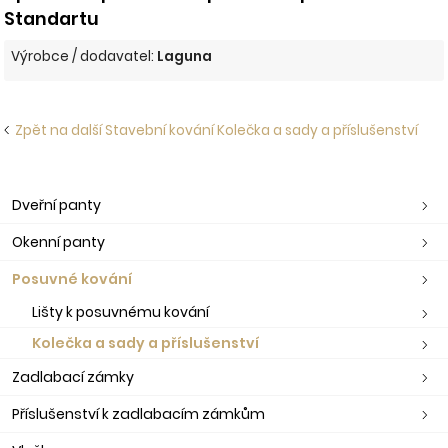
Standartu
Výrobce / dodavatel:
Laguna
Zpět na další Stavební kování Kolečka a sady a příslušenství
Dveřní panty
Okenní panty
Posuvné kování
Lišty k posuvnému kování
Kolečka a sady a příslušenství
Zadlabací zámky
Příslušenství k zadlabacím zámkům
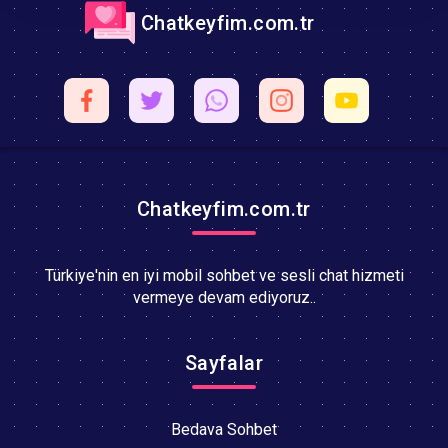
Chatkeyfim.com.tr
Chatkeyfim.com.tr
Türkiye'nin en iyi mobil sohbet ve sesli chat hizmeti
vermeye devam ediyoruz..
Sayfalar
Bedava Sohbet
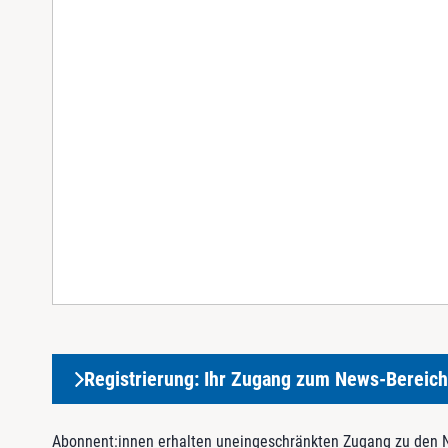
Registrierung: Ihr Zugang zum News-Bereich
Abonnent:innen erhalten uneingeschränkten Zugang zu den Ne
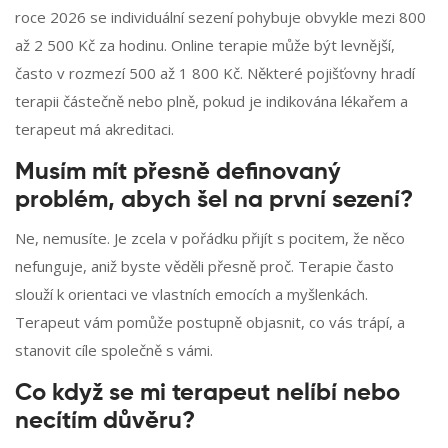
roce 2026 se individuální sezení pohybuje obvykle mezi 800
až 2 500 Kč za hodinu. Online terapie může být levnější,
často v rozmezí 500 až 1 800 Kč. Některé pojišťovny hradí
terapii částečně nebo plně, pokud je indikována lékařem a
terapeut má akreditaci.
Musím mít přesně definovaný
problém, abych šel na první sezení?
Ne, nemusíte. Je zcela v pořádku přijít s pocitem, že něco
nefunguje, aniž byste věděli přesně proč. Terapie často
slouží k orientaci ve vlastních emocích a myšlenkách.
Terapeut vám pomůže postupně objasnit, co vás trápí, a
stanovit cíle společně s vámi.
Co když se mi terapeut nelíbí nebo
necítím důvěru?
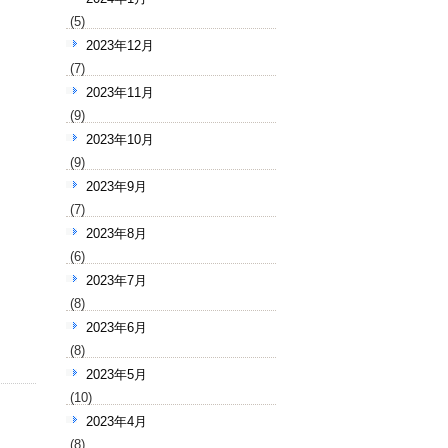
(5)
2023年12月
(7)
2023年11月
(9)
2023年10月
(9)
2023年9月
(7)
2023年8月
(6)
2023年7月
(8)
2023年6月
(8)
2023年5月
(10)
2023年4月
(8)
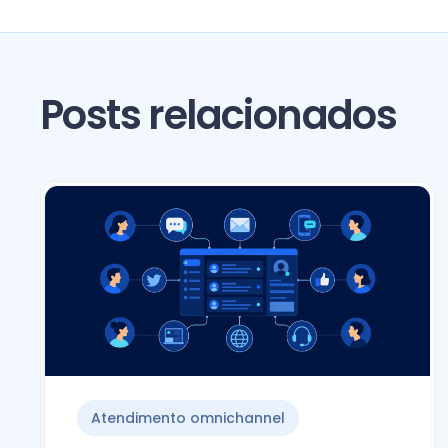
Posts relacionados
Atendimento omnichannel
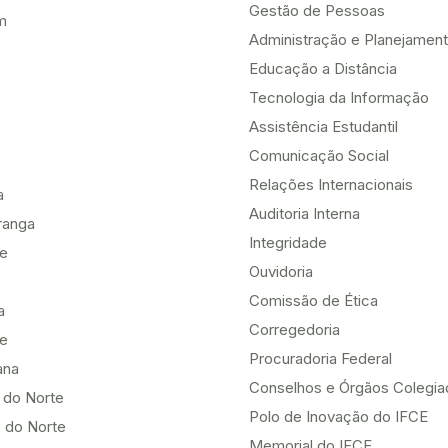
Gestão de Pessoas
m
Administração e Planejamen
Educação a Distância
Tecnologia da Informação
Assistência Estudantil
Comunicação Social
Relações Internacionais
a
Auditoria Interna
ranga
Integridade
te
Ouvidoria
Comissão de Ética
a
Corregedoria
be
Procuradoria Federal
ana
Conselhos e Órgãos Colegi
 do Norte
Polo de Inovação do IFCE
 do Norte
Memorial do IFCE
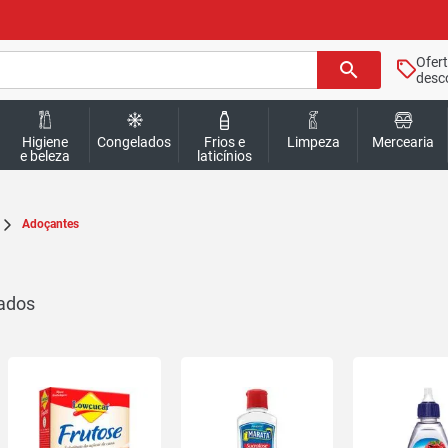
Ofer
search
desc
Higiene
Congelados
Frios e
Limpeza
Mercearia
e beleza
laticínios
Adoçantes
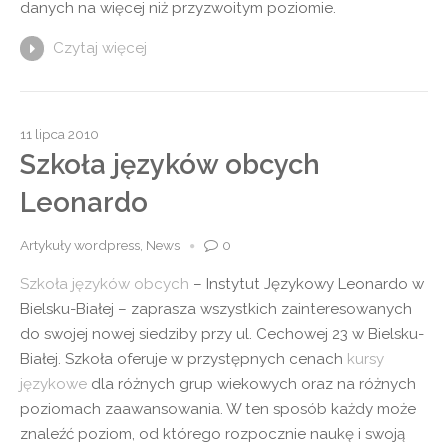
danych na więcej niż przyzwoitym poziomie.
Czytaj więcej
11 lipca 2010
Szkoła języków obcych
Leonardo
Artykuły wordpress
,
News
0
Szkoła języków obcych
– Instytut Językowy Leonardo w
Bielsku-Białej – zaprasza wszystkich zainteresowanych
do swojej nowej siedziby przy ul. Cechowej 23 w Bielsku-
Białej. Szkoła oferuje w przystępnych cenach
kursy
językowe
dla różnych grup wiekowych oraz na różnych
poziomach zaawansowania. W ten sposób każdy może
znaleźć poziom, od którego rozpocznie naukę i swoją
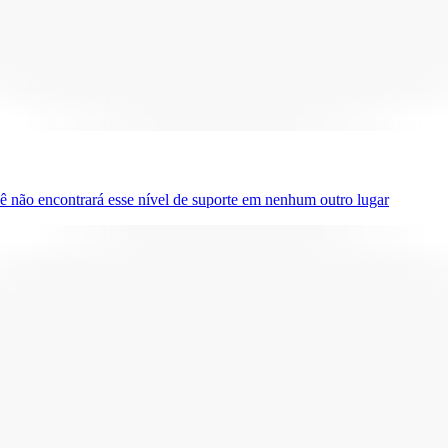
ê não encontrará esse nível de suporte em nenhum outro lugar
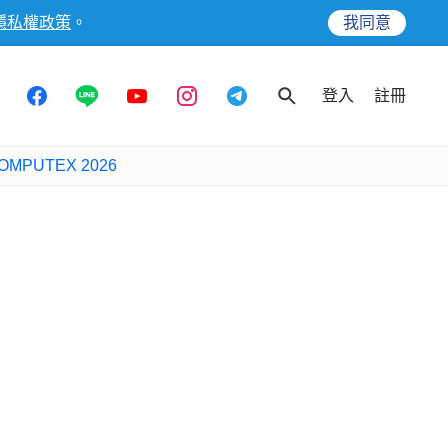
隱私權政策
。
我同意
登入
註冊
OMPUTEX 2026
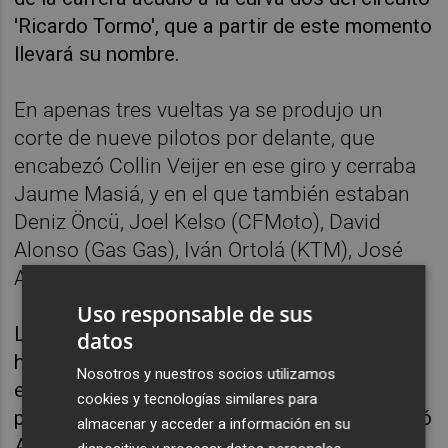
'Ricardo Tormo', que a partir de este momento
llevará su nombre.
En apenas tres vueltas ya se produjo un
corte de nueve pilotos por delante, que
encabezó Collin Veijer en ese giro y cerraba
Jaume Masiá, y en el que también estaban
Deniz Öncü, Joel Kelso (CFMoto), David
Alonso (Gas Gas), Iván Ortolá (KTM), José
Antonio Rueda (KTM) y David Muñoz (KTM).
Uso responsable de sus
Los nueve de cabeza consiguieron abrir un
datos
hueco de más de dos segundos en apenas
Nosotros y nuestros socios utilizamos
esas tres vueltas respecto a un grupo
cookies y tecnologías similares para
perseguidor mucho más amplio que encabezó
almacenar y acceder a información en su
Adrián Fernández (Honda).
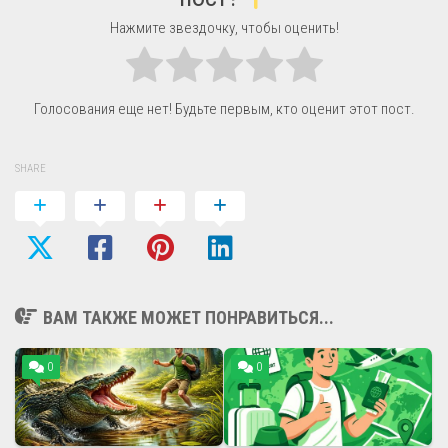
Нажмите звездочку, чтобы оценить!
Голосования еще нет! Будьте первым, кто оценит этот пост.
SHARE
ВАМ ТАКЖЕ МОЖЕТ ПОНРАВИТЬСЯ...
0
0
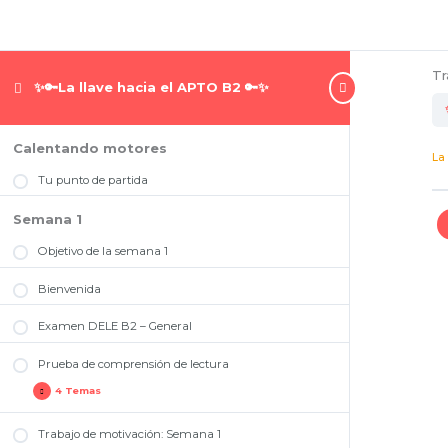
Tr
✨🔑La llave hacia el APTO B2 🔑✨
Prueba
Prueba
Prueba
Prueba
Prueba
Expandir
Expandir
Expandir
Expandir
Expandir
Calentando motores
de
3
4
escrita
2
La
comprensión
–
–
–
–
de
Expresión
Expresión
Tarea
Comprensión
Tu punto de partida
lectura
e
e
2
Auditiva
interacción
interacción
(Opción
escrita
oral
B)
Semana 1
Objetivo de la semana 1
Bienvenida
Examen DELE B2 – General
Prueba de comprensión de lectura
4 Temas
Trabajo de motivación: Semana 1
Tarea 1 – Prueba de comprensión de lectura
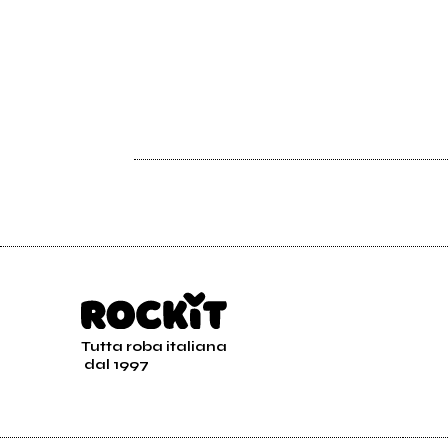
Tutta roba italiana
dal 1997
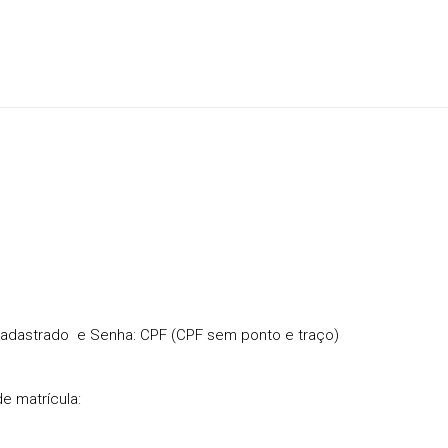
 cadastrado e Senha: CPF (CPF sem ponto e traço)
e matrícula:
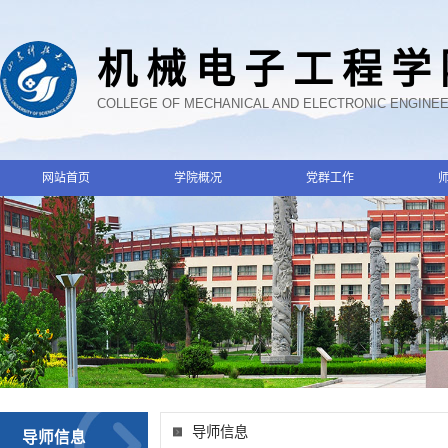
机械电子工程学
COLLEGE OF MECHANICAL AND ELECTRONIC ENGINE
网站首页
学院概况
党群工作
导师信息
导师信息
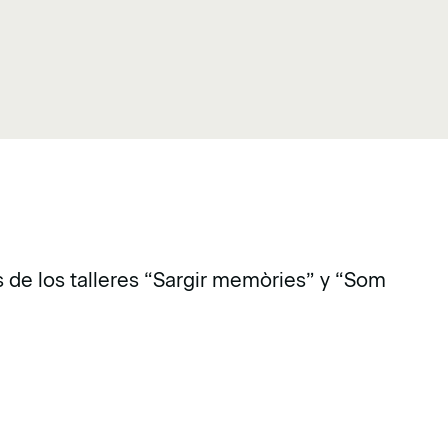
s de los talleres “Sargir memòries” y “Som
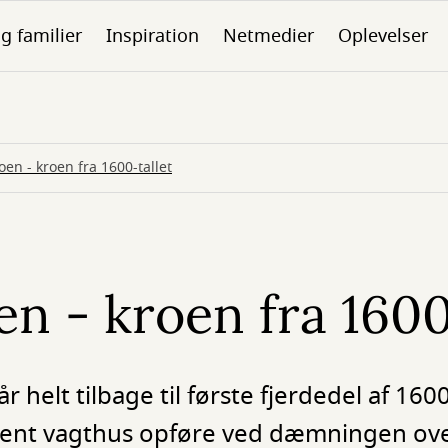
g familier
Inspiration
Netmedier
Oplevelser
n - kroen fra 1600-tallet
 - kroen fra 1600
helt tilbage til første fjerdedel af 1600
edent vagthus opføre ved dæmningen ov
=====
Rewrite the text of the records as a JSON list of strings, starting at the line that contains "Tutta roba italiana" and ending at the last line of the records, with both ends included. Give one string per line, skip blank lines, and leave the pictures out.

[
  "Tutta roba italiana",
  "dal 1997",
  " cadastrado e Senha: CPF (CPF sem ponto e traço)",
  "e matrícula:",
  "机械电子工程学",
  "COLLEGE OF MECHANICAL AND ELECTRONIC ENGINE",
  "网站首页",
  "学院概况",
  "党群工作",
  "导师信息",
  "导师信息",
  "s de los talleres “Sargir memòries” y “Som",
  "g familier",
  "Inspiration",
  "Netmedier",
  "Oplevelser",
  "n - kroen fra 1600-tallet",
  " - kroen fra 1600",
  "helt tilbage til første fjerdedel af 1600",
  "edent vagthus opføre ved dæmningen ov"
]